What is needed:
Pull every line containing "lines" from the entries.

Given records:

----------

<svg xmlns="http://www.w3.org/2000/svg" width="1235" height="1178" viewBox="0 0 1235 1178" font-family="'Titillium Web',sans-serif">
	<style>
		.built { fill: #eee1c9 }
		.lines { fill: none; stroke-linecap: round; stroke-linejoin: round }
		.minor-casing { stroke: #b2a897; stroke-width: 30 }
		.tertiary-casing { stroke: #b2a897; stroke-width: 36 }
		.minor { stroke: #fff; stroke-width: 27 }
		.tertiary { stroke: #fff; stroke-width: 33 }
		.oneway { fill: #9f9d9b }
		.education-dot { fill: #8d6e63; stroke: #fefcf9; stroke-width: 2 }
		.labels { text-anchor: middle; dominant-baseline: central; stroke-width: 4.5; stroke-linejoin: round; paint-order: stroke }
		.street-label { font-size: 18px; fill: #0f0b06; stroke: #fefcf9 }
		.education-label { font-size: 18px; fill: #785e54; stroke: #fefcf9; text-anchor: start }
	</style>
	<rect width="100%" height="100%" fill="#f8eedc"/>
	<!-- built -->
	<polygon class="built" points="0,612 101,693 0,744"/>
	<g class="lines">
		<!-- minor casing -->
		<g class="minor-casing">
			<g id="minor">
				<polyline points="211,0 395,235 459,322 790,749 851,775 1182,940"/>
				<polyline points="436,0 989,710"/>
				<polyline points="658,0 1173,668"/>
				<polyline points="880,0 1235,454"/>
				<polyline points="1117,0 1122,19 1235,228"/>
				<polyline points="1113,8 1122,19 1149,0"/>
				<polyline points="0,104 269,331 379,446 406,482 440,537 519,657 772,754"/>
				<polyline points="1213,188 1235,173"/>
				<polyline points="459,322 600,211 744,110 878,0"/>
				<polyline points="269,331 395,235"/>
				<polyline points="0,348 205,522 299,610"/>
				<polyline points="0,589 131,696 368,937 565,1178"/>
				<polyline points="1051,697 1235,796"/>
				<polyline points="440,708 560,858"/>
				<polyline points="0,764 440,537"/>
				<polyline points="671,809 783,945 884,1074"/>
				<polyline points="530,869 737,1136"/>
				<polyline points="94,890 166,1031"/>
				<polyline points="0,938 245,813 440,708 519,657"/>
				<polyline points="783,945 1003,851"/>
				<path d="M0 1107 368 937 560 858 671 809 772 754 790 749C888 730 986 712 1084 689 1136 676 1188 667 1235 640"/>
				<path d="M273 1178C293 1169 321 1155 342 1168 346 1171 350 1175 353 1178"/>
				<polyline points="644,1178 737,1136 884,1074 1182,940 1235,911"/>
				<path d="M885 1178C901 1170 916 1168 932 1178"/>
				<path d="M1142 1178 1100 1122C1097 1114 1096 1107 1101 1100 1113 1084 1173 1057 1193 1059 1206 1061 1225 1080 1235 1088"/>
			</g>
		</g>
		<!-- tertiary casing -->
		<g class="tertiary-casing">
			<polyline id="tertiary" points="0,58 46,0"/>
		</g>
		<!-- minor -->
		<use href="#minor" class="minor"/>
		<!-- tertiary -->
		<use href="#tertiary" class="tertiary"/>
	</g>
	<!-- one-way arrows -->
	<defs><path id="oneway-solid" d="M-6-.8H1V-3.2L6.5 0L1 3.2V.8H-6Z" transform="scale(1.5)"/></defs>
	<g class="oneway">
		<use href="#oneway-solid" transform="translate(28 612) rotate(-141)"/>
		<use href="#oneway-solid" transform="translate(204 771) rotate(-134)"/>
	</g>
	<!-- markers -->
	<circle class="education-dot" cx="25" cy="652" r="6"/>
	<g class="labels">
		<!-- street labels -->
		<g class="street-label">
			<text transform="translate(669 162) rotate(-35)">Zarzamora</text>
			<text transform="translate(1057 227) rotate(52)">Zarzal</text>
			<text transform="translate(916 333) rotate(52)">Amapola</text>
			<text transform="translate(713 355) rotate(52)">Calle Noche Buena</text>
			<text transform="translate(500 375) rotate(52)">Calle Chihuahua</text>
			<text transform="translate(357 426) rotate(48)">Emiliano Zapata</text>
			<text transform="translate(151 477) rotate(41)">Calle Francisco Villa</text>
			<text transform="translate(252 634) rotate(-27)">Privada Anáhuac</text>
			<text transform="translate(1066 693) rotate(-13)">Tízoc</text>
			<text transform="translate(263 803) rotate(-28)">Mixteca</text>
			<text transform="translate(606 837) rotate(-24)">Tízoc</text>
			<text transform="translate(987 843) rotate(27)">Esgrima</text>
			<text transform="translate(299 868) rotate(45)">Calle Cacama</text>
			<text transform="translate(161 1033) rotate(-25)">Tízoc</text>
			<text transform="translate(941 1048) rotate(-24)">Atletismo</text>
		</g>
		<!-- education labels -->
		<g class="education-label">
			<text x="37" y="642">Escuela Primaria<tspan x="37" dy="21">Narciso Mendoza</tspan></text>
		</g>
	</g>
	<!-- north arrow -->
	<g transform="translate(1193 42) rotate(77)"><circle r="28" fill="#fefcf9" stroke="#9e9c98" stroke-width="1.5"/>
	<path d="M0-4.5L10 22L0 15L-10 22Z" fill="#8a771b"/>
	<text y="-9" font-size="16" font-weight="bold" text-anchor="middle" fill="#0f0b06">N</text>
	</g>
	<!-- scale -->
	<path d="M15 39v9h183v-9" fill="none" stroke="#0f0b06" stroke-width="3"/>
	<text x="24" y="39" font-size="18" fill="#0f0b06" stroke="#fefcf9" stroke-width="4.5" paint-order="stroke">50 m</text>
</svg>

----------

Written answer:
		.lines { fill: none; stroke-linecap: round; stroke-linejoin: round }
	<g class="lines">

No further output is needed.